Speaking yesterday (8 September) to the Work and Pensions select committee hearing she said: “We do feel the scope of the Pension Wise service is limited.
“We would like to see scope of Pension Wise very quickly amended.”
Pension Wise is currently limited to offering information and not advice.
The government tasked the service with helping consumers “ask the right questions, given their individual circumstances” and “understand their options in order to be able to make an informed next step.”
The Financial Services Consumer Panel (FSCP) criticised Pension Wise last week and stressed the need for consumers to be provided with independent advice and guidance arguing the service should be manned by advisers.

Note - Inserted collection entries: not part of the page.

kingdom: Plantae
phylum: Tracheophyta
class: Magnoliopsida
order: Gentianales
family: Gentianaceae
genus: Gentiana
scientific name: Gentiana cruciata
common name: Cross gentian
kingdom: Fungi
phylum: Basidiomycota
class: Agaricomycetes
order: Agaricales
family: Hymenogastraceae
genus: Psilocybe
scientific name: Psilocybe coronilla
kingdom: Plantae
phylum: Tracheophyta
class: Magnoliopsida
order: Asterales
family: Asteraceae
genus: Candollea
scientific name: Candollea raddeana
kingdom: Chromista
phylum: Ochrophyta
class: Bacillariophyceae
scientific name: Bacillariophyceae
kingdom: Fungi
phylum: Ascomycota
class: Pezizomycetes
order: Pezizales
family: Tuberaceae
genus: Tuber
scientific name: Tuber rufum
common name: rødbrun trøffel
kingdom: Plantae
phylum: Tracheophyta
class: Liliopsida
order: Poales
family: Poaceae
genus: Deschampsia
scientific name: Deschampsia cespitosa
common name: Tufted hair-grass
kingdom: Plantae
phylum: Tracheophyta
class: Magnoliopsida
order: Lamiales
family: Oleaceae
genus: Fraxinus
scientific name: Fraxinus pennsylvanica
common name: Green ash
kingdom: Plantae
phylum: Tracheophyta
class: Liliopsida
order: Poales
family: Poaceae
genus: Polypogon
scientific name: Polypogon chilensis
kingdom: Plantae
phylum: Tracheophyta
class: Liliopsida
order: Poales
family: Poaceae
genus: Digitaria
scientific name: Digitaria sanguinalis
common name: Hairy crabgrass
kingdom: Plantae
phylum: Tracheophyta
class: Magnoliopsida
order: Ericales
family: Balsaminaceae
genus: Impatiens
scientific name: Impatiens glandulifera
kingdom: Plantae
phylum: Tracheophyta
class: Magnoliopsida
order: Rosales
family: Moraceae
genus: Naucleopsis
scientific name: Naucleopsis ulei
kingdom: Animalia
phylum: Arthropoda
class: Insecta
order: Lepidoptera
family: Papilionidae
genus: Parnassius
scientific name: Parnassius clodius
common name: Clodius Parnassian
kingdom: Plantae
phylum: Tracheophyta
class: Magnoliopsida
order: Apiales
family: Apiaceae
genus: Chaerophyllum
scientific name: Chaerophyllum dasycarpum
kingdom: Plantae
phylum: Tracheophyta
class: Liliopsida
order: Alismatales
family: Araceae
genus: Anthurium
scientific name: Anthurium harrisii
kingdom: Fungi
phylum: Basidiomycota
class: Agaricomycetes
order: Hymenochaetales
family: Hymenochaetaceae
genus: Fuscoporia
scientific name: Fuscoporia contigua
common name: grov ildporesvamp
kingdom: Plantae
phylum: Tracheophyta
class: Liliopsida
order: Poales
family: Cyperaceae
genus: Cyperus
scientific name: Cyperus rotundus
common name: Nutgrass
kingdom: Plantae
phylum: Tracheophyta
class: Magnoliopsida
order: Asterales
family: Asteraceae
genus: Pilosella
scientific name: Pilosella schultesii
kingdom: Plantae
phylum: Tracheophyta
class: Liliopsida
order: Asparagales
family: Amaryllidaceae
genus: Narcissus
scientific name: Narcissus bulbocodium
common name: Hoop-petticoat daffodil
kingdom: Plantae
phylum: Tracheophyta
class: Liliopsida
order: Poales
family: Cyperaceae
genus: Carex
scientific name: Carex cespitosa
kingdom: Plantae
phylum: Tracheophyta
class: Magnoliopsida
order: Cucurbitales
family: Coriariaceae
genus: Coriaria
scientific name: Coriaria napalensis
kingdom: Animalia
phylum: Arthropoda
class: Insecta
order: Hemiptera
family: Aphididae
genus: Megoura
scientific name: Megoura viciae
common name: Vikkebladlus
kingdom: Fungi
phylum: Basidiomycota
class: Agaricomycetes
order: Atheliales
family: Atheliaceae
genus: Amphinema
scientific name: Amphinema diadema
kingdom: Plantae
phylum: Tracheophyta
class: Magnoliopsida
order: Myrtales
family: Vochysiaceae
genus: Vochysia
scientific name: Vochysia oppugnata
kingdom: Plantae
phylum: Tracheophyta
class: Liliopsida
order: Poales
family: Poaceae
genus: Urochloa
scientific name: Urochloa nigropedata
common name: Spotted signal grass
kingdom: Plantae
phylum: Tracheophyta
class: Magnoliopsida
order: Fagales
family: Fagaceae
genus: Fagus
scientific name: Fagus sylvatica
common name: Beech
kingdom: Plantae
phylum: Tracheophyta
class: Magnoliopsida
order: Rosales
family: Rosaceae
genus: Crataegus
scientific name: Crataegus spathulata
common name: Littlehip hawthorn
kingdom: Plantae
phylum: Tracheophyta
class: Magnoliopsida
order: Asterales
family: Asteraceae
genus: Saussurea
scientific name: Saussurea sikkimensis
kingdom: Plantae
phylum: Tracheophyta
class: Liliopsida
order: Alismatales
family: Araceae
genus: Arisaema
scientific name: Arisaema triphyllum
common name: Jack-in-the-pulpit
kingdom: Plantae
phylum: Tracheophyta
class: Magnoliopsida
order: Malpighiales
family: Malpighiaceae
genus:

In its submission to the Work and Pensions Select committee’s inquiry on pension freedom guidance and advice, the FSCP said restrictions placed on the Pensions Wise service had brought its effectiveness into question.
Concerns were raised over the low numbers of people using Pension Wise, suggesting more transparency was needed in this area to determine whether the service is leading to better outcomes for consumers.
In terms of what Pension Wise will have to cope with in the future, Chris Curry, director at the Pensions Policy Institute, said the last five months was very different in terms of what had happened in the pension reforms to what will happen in the next five months.
He said: “Certain parts of the population are more likely to take advice. We also know there are strong behavioural reasons... they tend to default to what they know.
Rachael Badger, head of policy research at Citizens Advice, added people are seeing lots of scams of different kinds.
Michelle Cracknell, chief executive of The Pensions Advisory Service, said “Scams are like a balloon. We are increasing the volume of awareness.
“Every pension scheme has a complaints procedure for pensions scamming activity. Pension Wise complaints are low.”
The hearing came after Citizens Advice, which delivers face to face Pension Wise sessions in England and Wales, revealed 27.3 per cent of people who had this guidance also booked a Citizens Advice appointment for help on other issues.
Of those people who booked a separate Citizens Advice appointment, the most common reasons for seeking further help was benefits and tax credits (42 per cent), financial capability including help managing money (29 per cent), debt (14 per cent) and employment (4 per cent).
Citizens Advice argued Pension Wise could be more tailored to an individual’s personal circumstances including offering answers on issues affecting pensions such as divorce and debt.